We detected a negative linear relationship between risk category and cortical thickness of the left pars opercularis. This suggests, that the cortical thickness is associated with the total number of risk factors, i.e. the magnitude of the risk. Cortical thickness was shown to decrease with age in a linear manner in young individuals, while different genes may contribute to cortical change in different ages [8, 16]. This phenomenon might be locally accelerated in individuals at risk for bipolar disorders. Longitudinal, structural MRI, and genetic analyses are necessary to assess the dynamic changes in individuals at risk.
In our statistical model, the effect size of the thinner cortex was moderate (as defined by Cohen’s d of 0.47). This is higher than the effect sizes in other above-mentioned multicenter studies of patients with established disease (Cohen’s d ≤ 0.293) [9, 10]. Compared to the multicenter studies mentioned, here we present a sample of adolescents and young adults in the early stages of the potential development of bipolar disorder with a low cumulative dose of medication. Whereas those studies pooled datasets acquired within independent single studies, the recruitment and data acquisition in our study was performed in each center according to the same study protocol. These factors might have contributed to the effect size. As the expected effect sizes were small, we performed a literature-based, hypothesis-driven ROI analysis. There might be other affected regions as well (for example the widespread prefrontal or temporal cortices), however, our sample would not have significant power to detect weak effects in a whole-brain exploratory analysis.

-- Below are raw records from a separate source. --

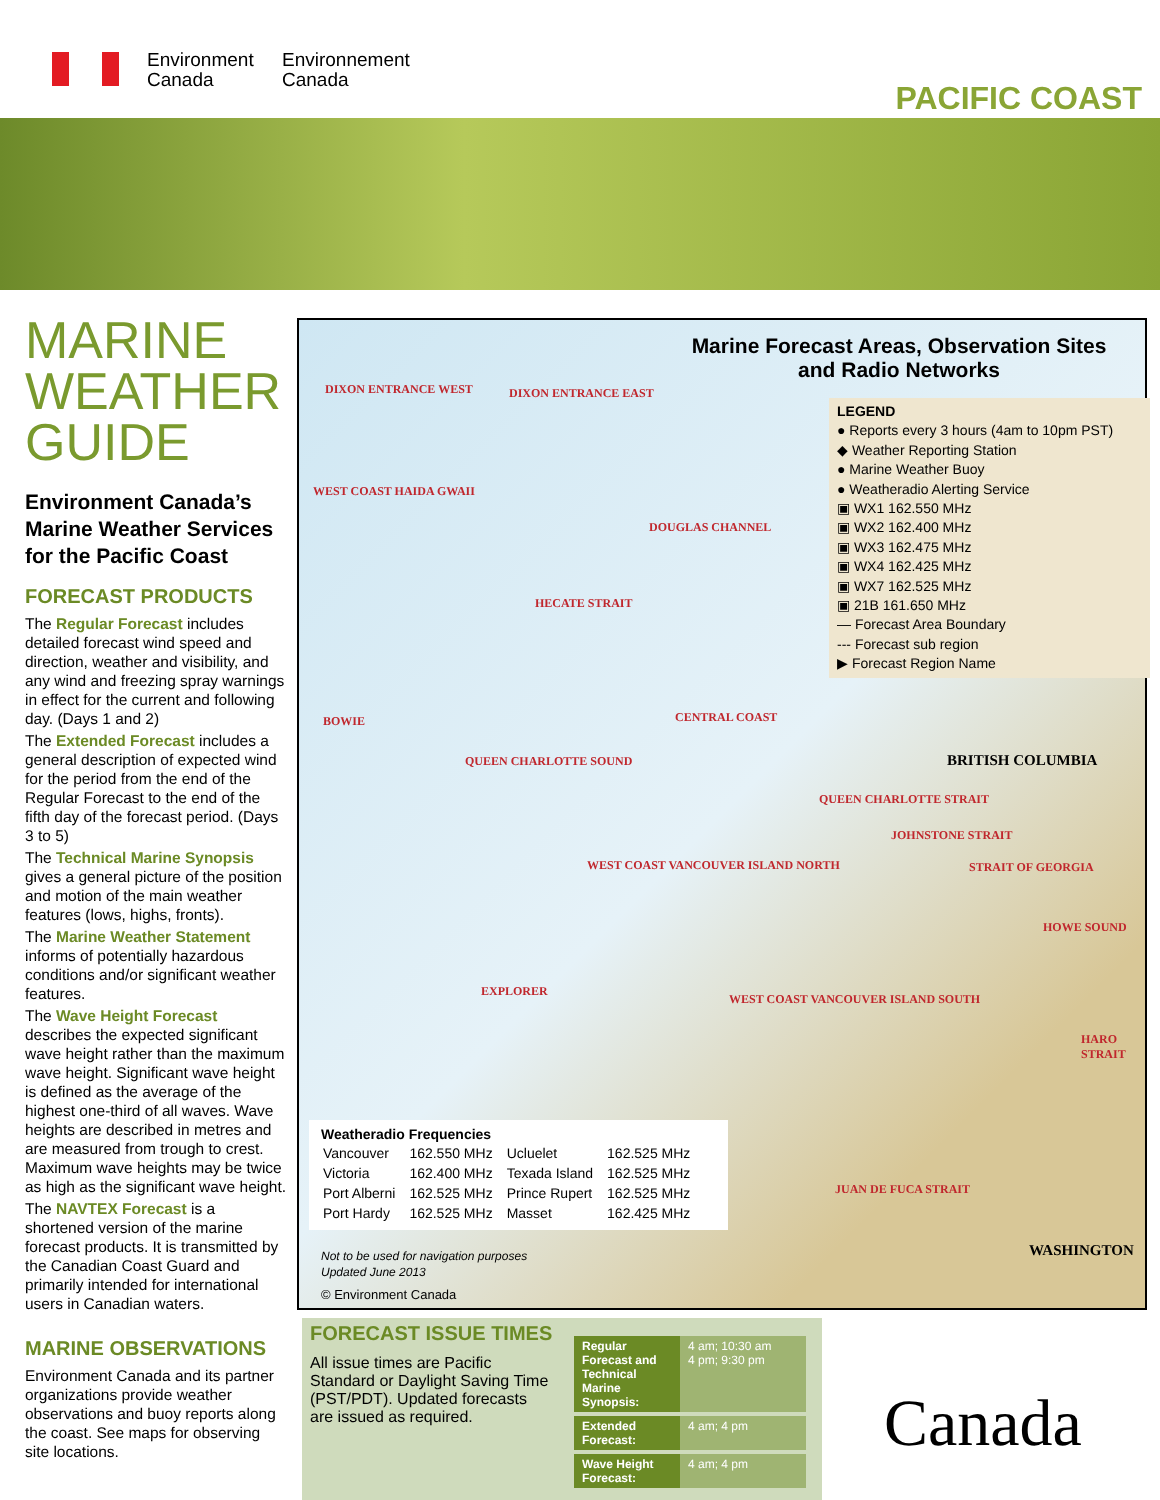Environment
Canada
Environnement
Canada
PACIFIC COAST
MARINE WEATHER GUIDE
Environment Canada’s Marine Weather Services for the Pacific Coast
FORECAST PRODUCTS
The Regular Forecast includes detailed forecast wind speed and direction, weather and visibility, and any wind and freezing spray warnings in effect for the current and following day. (Days 1 and 2)
The Extended Forecast includes a general description of expected wind for the period from the end of the Regular Forecast to the end of the fifth day of the forecast period. (Days 3 to 5)
The Technical Marine Synopsis gives a general picture of the position and motion of the main weather features (lows, highs, fronts).
The Marine Weather Statement informs of potentially hazardous conditions and/or significant weather features.
The Wave Height Forecast describes the expected significant wave height rather than the maximum wave height. Significant wave height is defined as the average of the highest one-third of all waves. Wave heights are described in metres and are measured from trough to crest. Maximum wave heights may be twice as high as the significant wave height.
The NAVTEX Forecast is a shortened version of the marine forecast products. It is transmitted by the Canadian Coast Guard and primarily intended for international users in Canadian waters.
MARINE OBSERVATIONS
Environment Canada and its partner organizations provide weather observations and buoy reports along the coast. See maps for observing site locations.
Marine Forecast Areas, Observation Sites and Radio Networks
LEGEND
● Reports every 3 hours (4am to 10pm PST)
◆ Weather Reporting Station
● Marine Weather Buoy
● Weatheradio Alerting Service
▣ WX1 162.550 MHz
▣ WX2 162.400 MHz
▣ WX3 162.475 MHz
▣ WX4 162.425 MHz
▣ WX7 162.525 MHz
▣ 21B 161.650 MHz
— Forecast Area Boundary
--- Forecast sub region
▶ Forecast Region Name
DIXON ENTRANCE WEST DIXON ENTRANCE EAST
WEST COAST HAIDA GWAII
DOUGLAS CHANNEL
HECATE STRAIT
BOWIE
QUEEN CHARLOTTE SOUND
CENTRAL COAST
QUEEN CHARLOTTE STRAIT
JOHNSTONE STRAIT
STRAIT OF GEORGIA WEST COAST VANCOUVER ISLAND NORTH
EXPLORER
HOWE SOUND
WEST COAST VANCOUVER ISLAND SOUTH
HARO STRAIT
JUAN DE FUCA STRAIT
BRITISH COLUMBIA
WASHINGTON
Weatheradio Frequencies
| Vancouver | 162.550 MHz | Ucluelet | 162.525 MHz |
| Victoria | 162.400 MHz | Texada Island | 162.525 MHz |
| Port Alberni | 162.525 MHz | Prince Rupert | 162.525 MHz |
| Port Hardy | 162.525 MHz | Masset | 162.425 MHz |
Not to be used for navigation purposes
Updated June 2013
© Environment Canada
FORECAST ISSUE TIMES
All issue times are Pacific Standard or Daylight Saving Time (PST/PDT). Updated forecasts are issued as required.
| Regular Forecast and Technical Marine Synopsis: | 4 am; 10:30 am 4 pm; 9:30 pm |
| Extended Forecast: | 4 am; 4 pm |
| Wave Height Forecast: | 4 am; 4 pm |
Canada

Collecting data using the same study protocol for each center under close supervision enabled us to control for diverse factors, which might contribute to differences in cortical thickness. Beyond age, sex, and current medication, we also controlled for smoking status, past and present cannabis use. The cortical thickness reduction of pars opercularis stayed significant even with correcting for these confounders. We did not correct for education status, as the majority of individuals in all groups attended high-school. Correcting for cannabis use might be misleading, as substance abuse is one of the risk factors in EPIbipolar. However, here the corresponding risk-defining item is not equivalent, as it evaluates increasing, periodic substance abuse, which is only one aspect of possible patterns of cannabis use. This criterion was met only in a few (1.5%) subjects in our sample. On the other hand, chronic cannabis use was associated with patterns of cortical thickness reductions also in prefrontal regions, including left pars opercularis [40,41,42]. For that reason, correcting for cannabis use in this structural MRI study is still appropriate.

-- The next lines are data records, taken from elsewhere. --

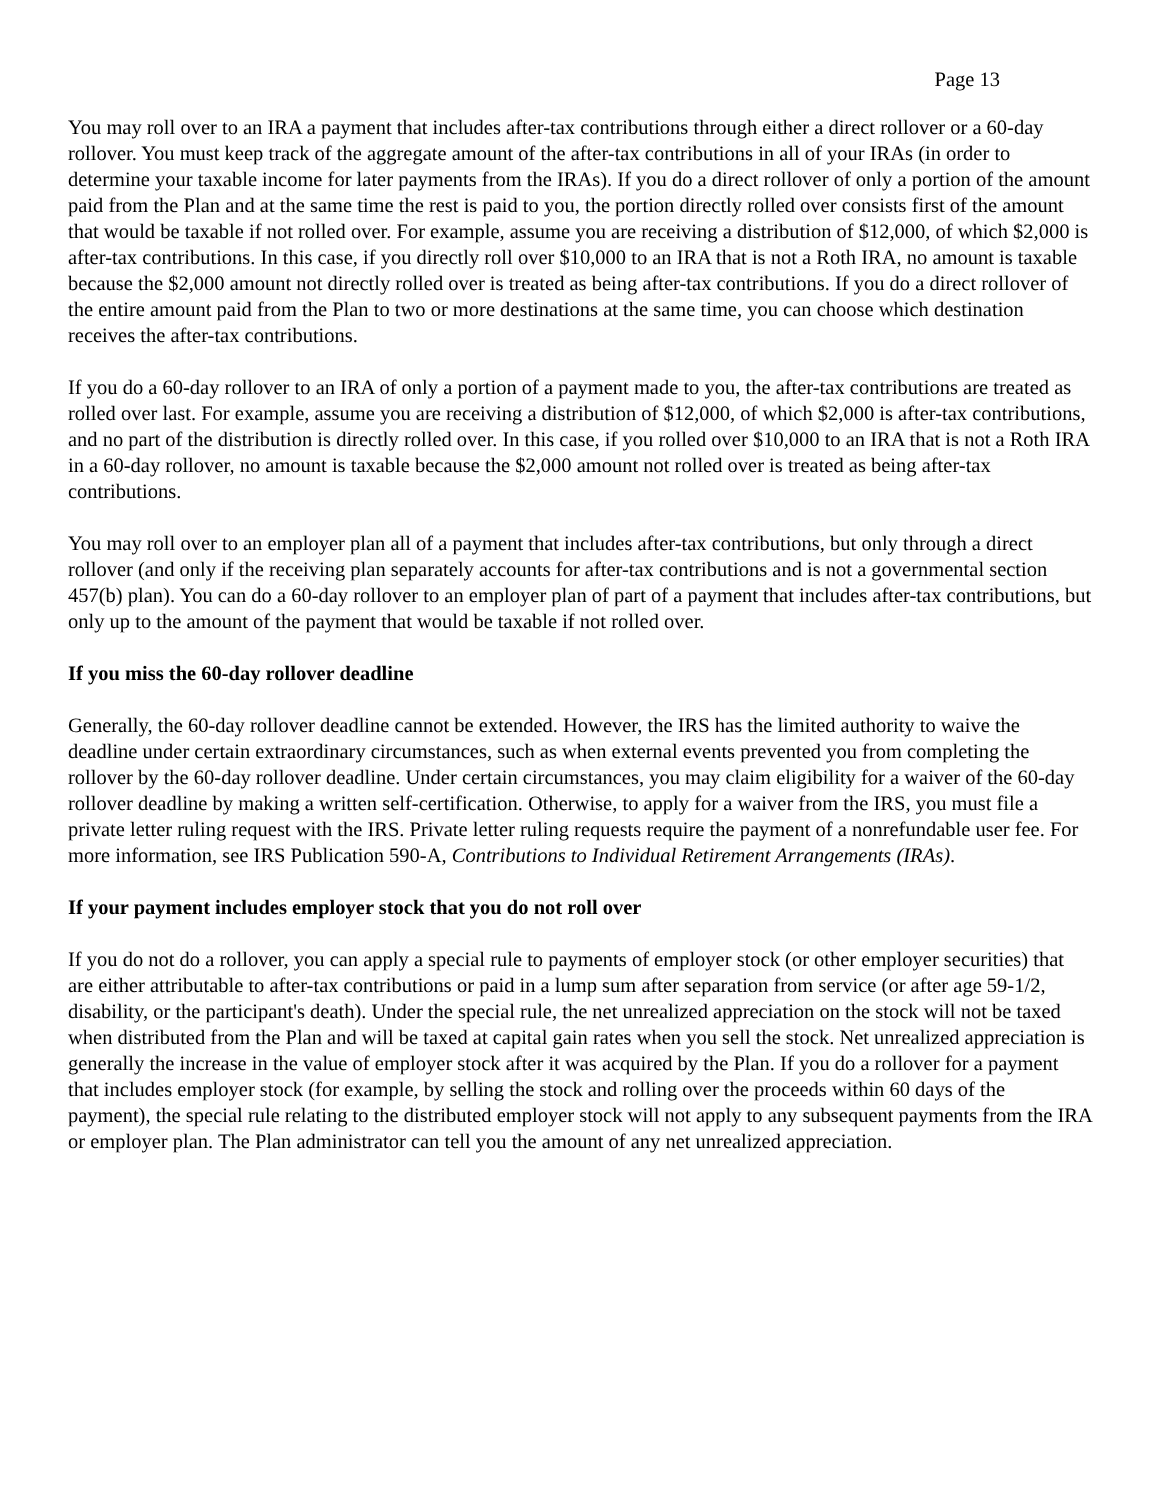Page 13
You may roll over to an IRA a payment that includes after-tax contributions through either a direct rollover or a 60-day rollover. You must keep track of the aggregate amount of the after-tax contributions in all of your IRAs (in order to determine your taxable income for later payments from the IRAs). If you do a direct rollover of only a portion of the amount paid from the Plan and at the same time the rest is paid to you, the portion directly rolled over consists first of the amount that would be taxable if not rolled over. For example, assume you are receiving a distribution of $12,000, of which $2,000 is after-tax contributions. In this case, if you directly roll over $10,000 to an IRA that is not a Roth IRA, no amount is taxable because the $2,000 amount not directly rolled over is treated as being after-tax contributions. If you do a direct rollover of the entire amount paid from the Plan to two or more destinations at the same time, you can choose which destination receives the after-tax contributions.
If you do a 60-day rollover to an IRA of only a portion of a payment made to you, the after-tax contributions are treated as rolled over last. For example, assume you are receiving a distribution of $12,000, of which $2,000 is after-tax contributions, and no part of the distribution is directly rolled over. In this case, if you rolled over $10,000 to an IRA that is not a Roth IRA in a 60-day rollover, no amount is taxable because the $2,000 amount not rolled over is treated as being after-tax contributions.
You may roll over to an employer plan all of a payment that includes after-tax contributions, but only through a direct rollover (and only if the receiving plan separately accounts for after-tax contributions and is not a governmental section 457(b) plan). You can do a 60-day rollover to an employer plan of part of a payment that includes after-tax contributions, but only up to the amount of the payment that would be taxable if not rolled over.
If you miss the 60-day rollover deadline
Generally, the 60-day rollover deadline cannot be extended. However, the IRS has the limited authority to waive the deadline under certain extraordinary circumstances, such as when external events prevented you from completing the rollover by the 60-day rollover deadline. Under certain circumstances, you may claim eligibility for a waiver of the 60-day rollover deadline by making a written self-certification. Otherwise, to apply for a waiver from the IRS, you must file a private letter ruling request with the IRS. Private letter ruling requests require the payment of a nonrefundable user fee. For more information, see IRS Publication 590-A, Contributions to Individual Retirement Arrangements (IRAs).
If your payment includes employer stock that you do not roll over
If you do not do a rollover, you can apply a special rule to payments of employer stock (or other employer securities) that are either attributable to after-tax contributions or paid in a lump sum after separation from service (or after age 59-1/2, disability, or the participant's death). Under the special rule, the net unrealized appreciation on the stock will not be taxed when distributed from the Plan and will be taxed at capital gain rates when you sell the stock. Net unrealized appreciation is generally the increase in the value of employer stock after it was acquired by the Plan. If you do a rollover for a payment that includes employer stock (for example, by selling the stock and rolling over the proceeds within 60 days of the payment), the special rule relating to the distributed employer stock will not apply to any subsequent payments from the IRA or employer plan. The Plan administrator can tell you the amount of any net unrealized appreciation.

A considerable amount of individuals in our sample had Axis I diagnoses other than bipolar disorder. We also intentionally included young patients with diagnosed depression and/or ADHD. As these have been associated with increased risk for bipolar disorders, pooling these participants is an appropriate way to study bipolar risk. This is also in line with previous MRI studies which analyzed affected participants with genetic risk, who met the criteria for mood disorders [15]. As a result of the population design of this study, the resulting risk groups were not matched according to the recruitment pathway, resulting in more participants with diagnosed depression in the low-risk and the high-risk group. On the other hand, there were no significant reductions of cortical thickness in the VLPFC/inferior frontal gyrus in major depression according to the ENIGMA working group [11, 43]. Patients with ADHD displayed reduction of average cortical thickness [11, 44], however, in our sample there were no differences in the number of participants recruited over the ADHD recruitment pathway between the risk groups.

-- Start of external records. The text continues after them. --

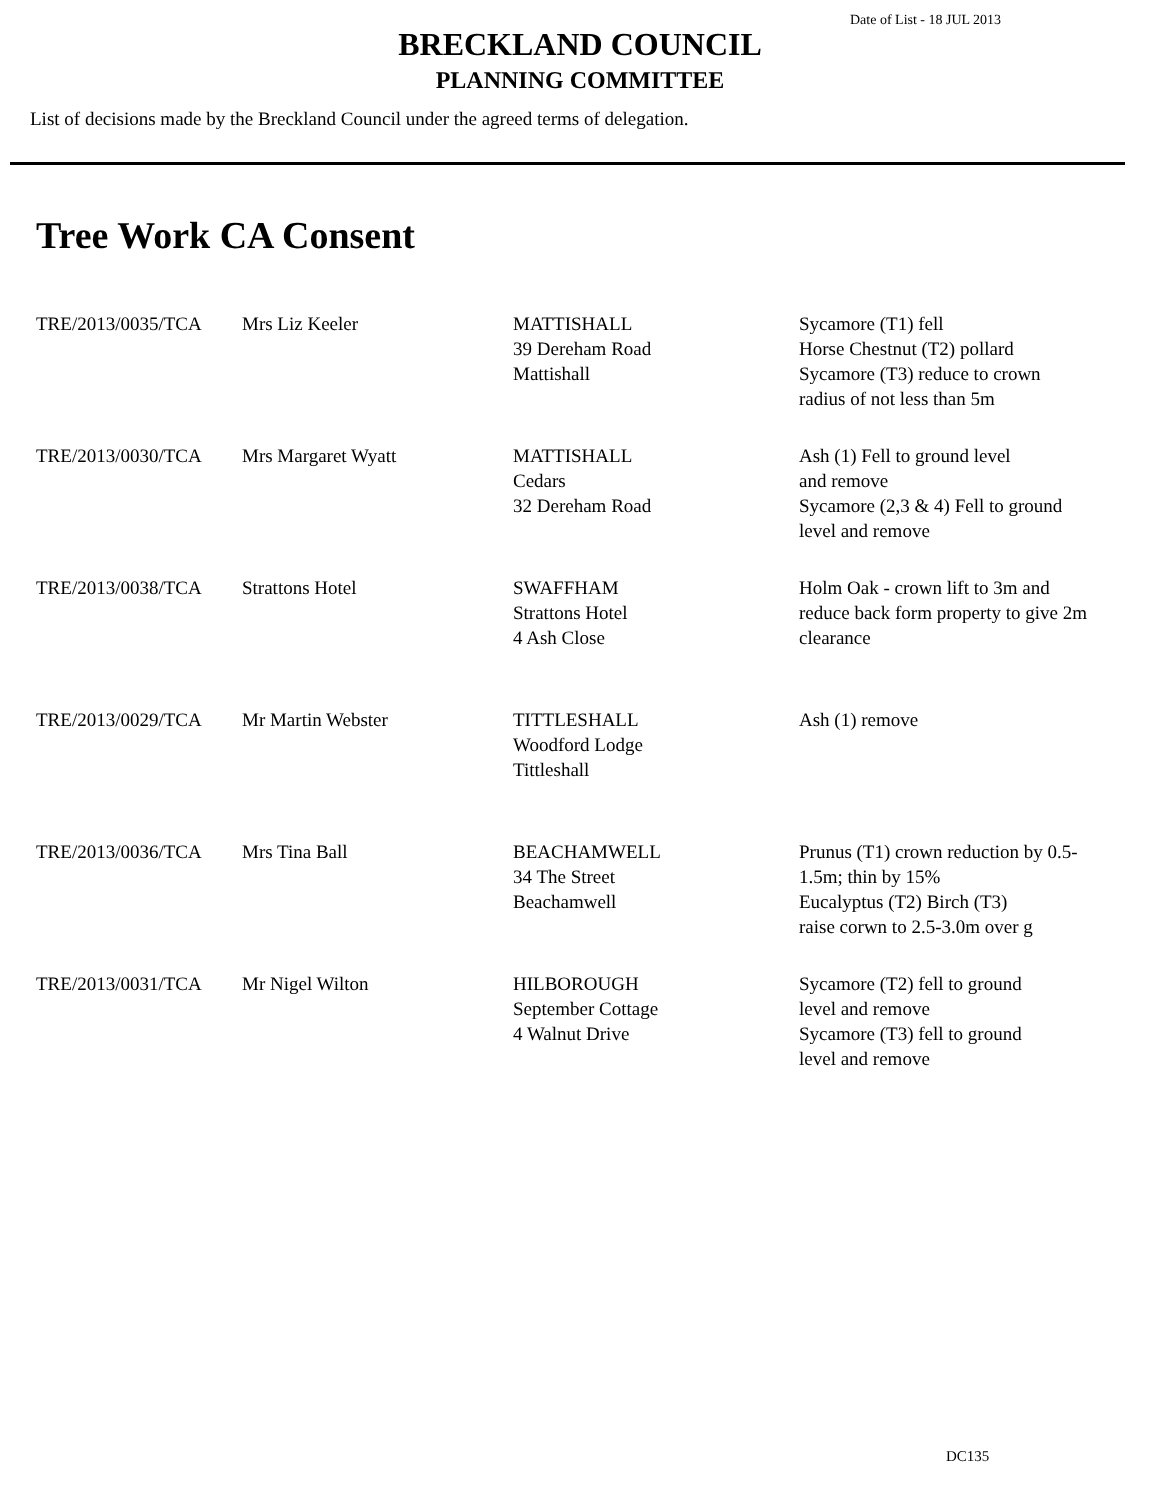Date of List - 18 JUL 2013
BRECKLAND COUNCIL
PLANNING COMMITTEE
List of decisions made by the Breckland Council under the agreed terms of delegation.
Tree Work CA Consent
| TRE/2013/0035/TCA | Mrs Liz Keeler | MATTISHALL 39 Dereham Road Mattishall | Sycamore (T1) fell Horse Chestnut (T2) pollard Sycamore (T3) reduce to crown radius of not less than 5m |
| TRE/2013/0030/TCA | Mrs Margaret Wyatt | MATTISHALL Cedars 32 Dereham Road | Ash (1) Fell to ground level and remove Sycamore (2,3 & 4) Fell to ground level and remove |
| TRE/2013/0038/TCA | Strattons Hotel | SWAFFHAM Strattons Hotel 4 Ash Close | Holm Oak - crown lift to 3m and reduce back form property to give 2m clearance |
| TRE/2013/0029/TCA | Mr Martin Webster | TITTLESHALL Woodford Lodge Tittleshall | Ash (1) remove |
| TRE/2013/0036/TCA | Mrs Tina Ball | BEACHAMWELL 34 The Street Beachamwell | Prunus (T1) crown reduction by 0.5-1.5m; thin by 15% Eucalyptus (T2) Birch (T3) raise corwn to 2.5-3.0m over g |
| TRE/2013/0031/TCA | Mr Nigel Wilton | HILBOROUGH September Cottage 4 Walnut Drive | Sycamore (T2) fell to ground level and remove Sycamore (T3) fell to ground level and remove |
DC135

Interestingly, in a secondary analysis, we did not detect differences in cortical thickness of pars opercularis or hippocampal volume between individuals meeting and not meeting any BARS criterion. However, in our sample, the BARS positive group consisted almost exclusively of participants who fulfilled the criterion for depressive symptoms. According to a recent multicenter study, there was no involvement of VLPFC alterations in major depression [43]. However, several studies described differences in hippocampal volume [45, 46]. On the other hand, these might be missing in young individuals without recurrent episodes, who are predominantly represented in our sample [47]. Similarly, we did not detect any significant structural differences using BPSS-P. Interestingly, the p-value for pars opercularis was rather small, which might indicate a statistical trend towards reduction. However, in this case, only 21.3% of participants fulfilled the criterion for any risk state.
The mean age of individuals in our sample was higher than the typical onset of bipolar disorder (24.84 (SD = 4.4)), which might suggest, that we were looking at individuals with a degree of resilience. Approximately 70% of all individuals would develop bipolar disorder by the age of 21 [48, 49]. However, the time-to-diagnosis by bipolar disorder is typically long. Depending on the structure of psychiatric services, it might take 8.7−12.4 years from the appearance of the first symptoms to establish the diagnosis [47,48,49,50]. Due to the predominance of depressive symptoms, as well as difficulties to recognize hypomania, the most typical false diagnosis is unipolar depression [24, 48, 49]. For this reason, we cannot make conclusions on resilience. On the other hand, we can assume that some individuals with depression in our sample might have an unrecognized bipolar disorder.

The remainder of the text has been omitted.